AUTHORS: Cosmo C; Seligowski AV; Aiken EM; Van’t Wout-Frank M; Philip NS
ABSTRACT
BACKGROUND: Posttraumatic stress disorder (PTSD) is associated with autonomic dysfunction as indicated by deficits in the sympathetic and parasympathetic nervous systems. These abnormalities are expressed as elevated heart rate and reduced heart rate variability (HRV), respectively. Intermittent theta-burst stimulation (iTBS), a form of transcranial magnetic stimulation, has demonstrated effectiveness in PTSD. Nevertheless, it remains unclear whether HRV may be an iTBS biomarker for
PTSD and whether iTBS impacts autonomic activity.
MATERIALS AND METHODS: Fifty veterans with PTSD participated in a randomized controlled trial, receiving ten daily sessions of sham-controlled iTBS (right dorsolateral prefrontal cortex, 1800 pulses/day, 80% active motor threshold, 9.5 min). With a usable dataset (N = 47), HRV parameters were assessed as predictors of clinical response immediately after stimulation. iTBS effects on autonomic response (mean RR interval, root mean square of successive differences [RMSSD], total power [TP], and low-frequency/high-frequency [LF/HF] ratio) were evaluated using an ultra-short approach.

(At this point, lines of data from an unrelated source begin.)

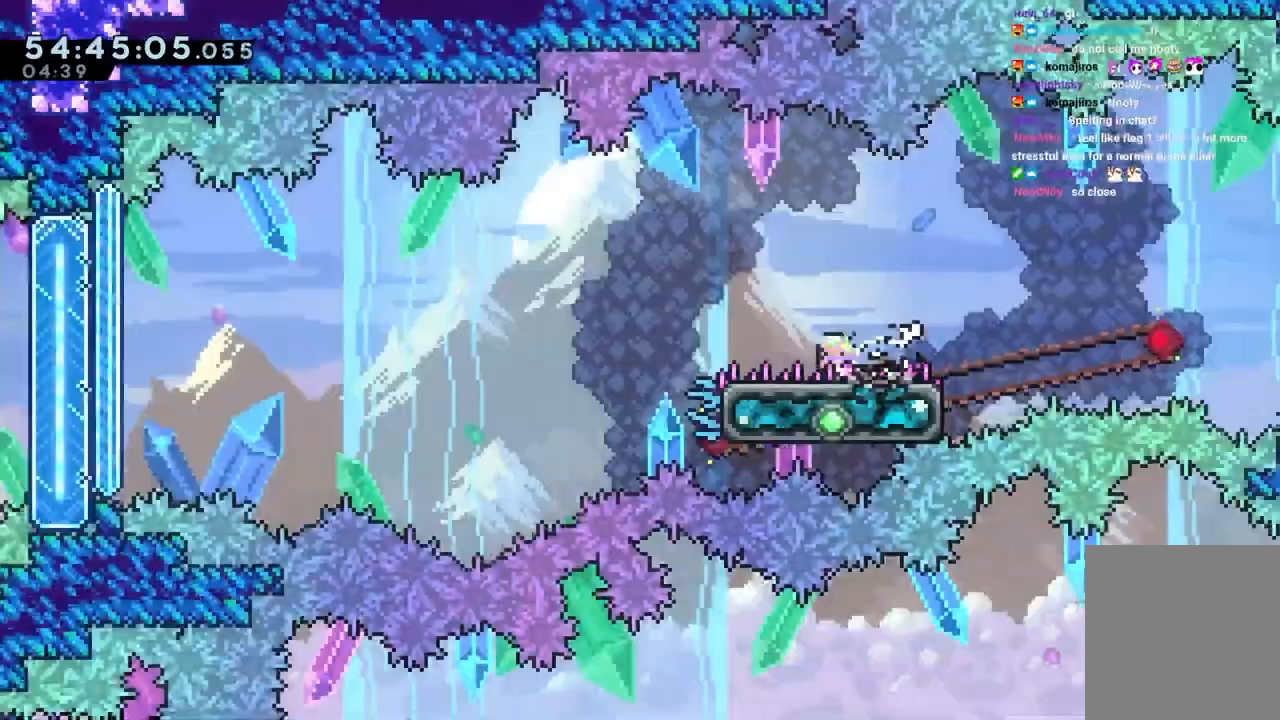
{"keys": ["grab", "left"], "events": [[150, "dash", "up"], [150, "jump", "down"], [183, "dash", "down"], [183, "jump", "up"], [283, "grab", "down"], [367, "dash", "up"], [367, "down", "up"]]}
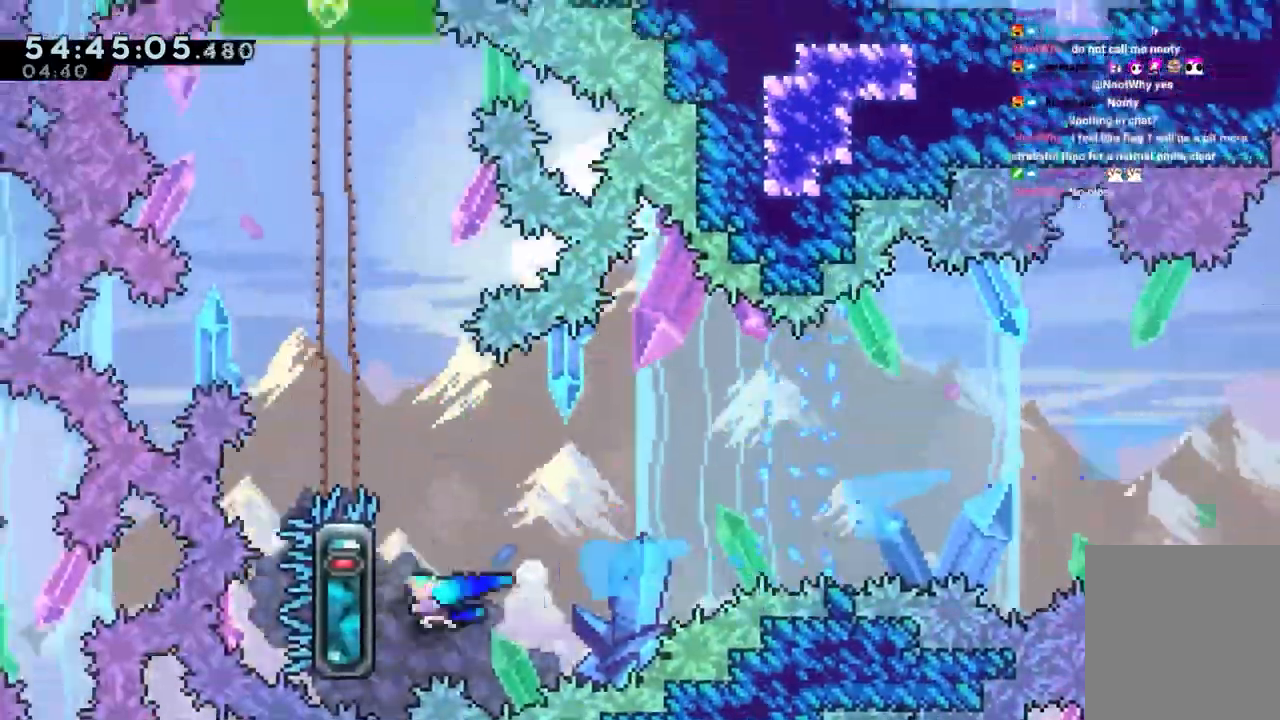
{"keys": ["grab"], "events": [[383, "left", "up"]]}
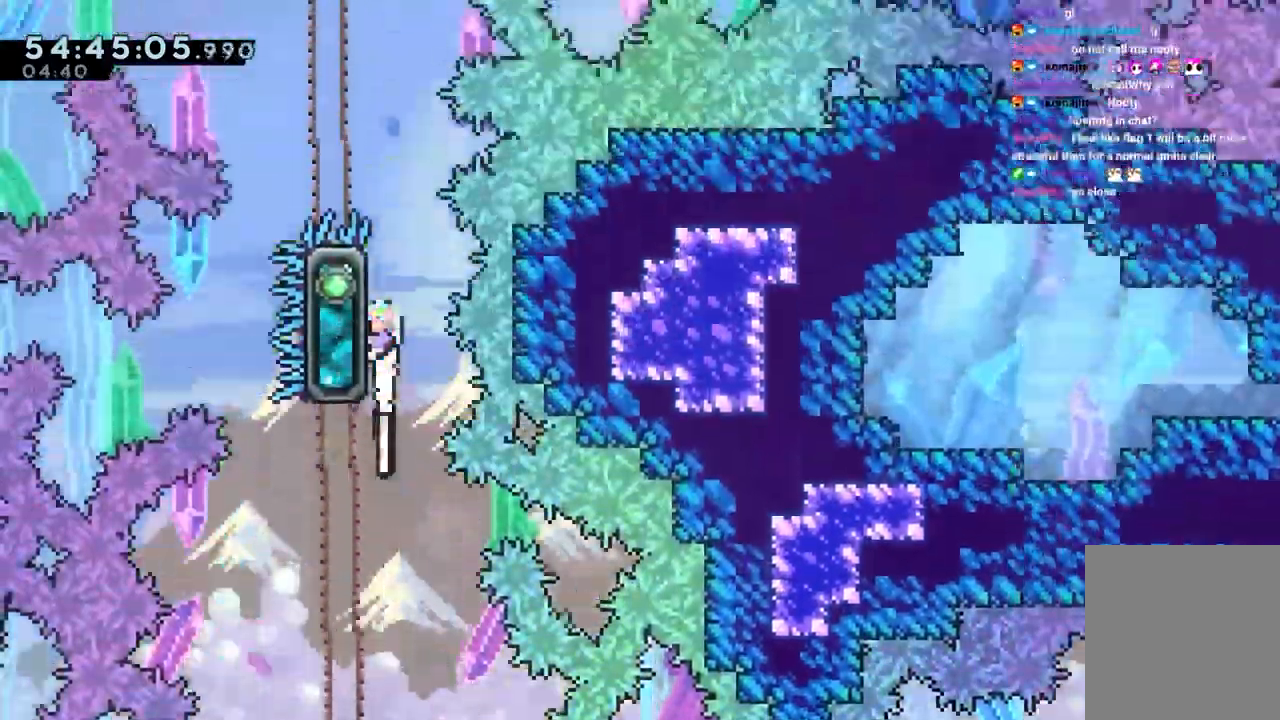
{"keys": ["grab", "left", "right"], "events": [[267, "left", "down"], [500, "right", "down"]]}
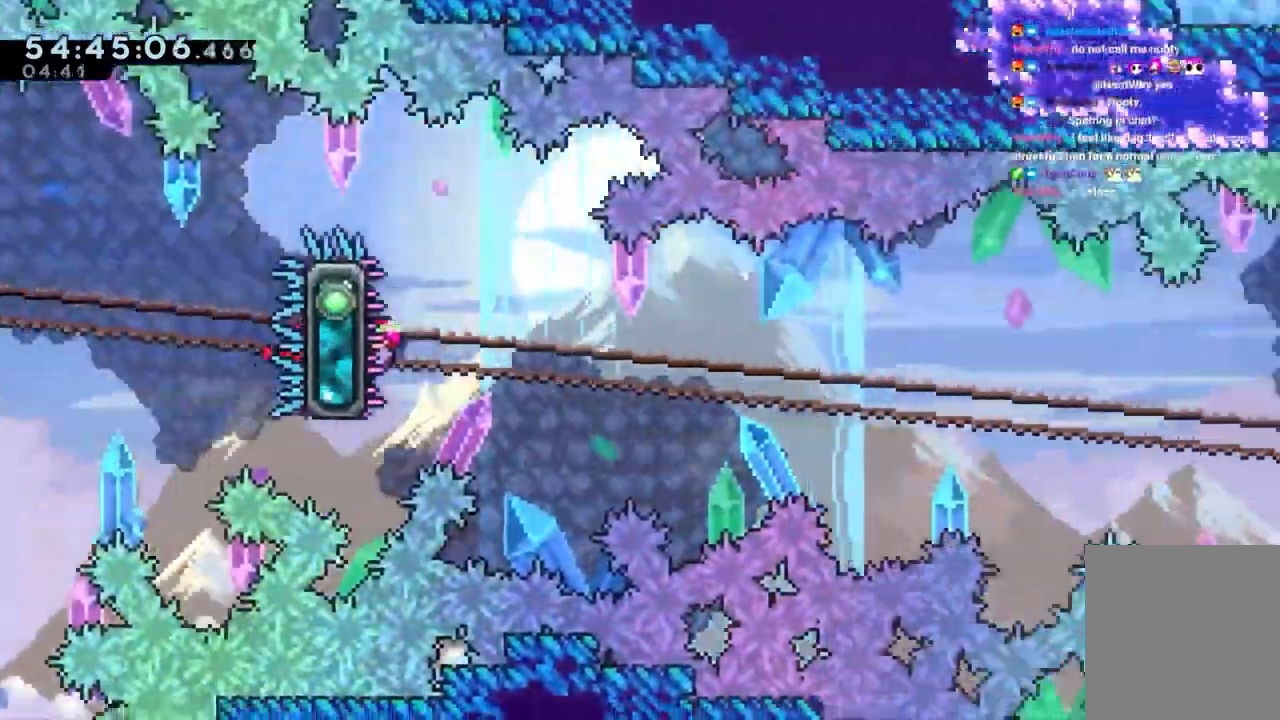
{"keys": ["dash", "down", "grab", "right"], "events": [[50, "left", "up"], [283, "jump", "down"], [383, "dash", "down"], [383, "down", "down"], [383, "jump", "up"]]}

RESULTS: TP and RMSSD were significant predictors of acute clinical response to iTBS. Individuals with higher TP had better response to iTBS with improved symptoms on the Clinician-Administered PTSD Scale (rs = -0.58, p = 0.004), and higher functionality on the Social and Occupational Function Scale (rs = 0.43, p = 0.04). Similarly, higher RMSSD was associated with superior outcomes (rs = -0.44, p = 0.04). No other significant changes in HRV metrics were observed (p >= 0.05).
CONCLUSIONS: Our findings indicate that autonomic activity is a potential low-cost and technically simple predictive biomarker of iTBS response in PTSD. Less autonomic dysfunction was associated with superior clinical improvements with iTBS. Future studies might consider HRV acquisition during iTBS, as well as prospective testing of these findings in patients with elevated hyperarousal.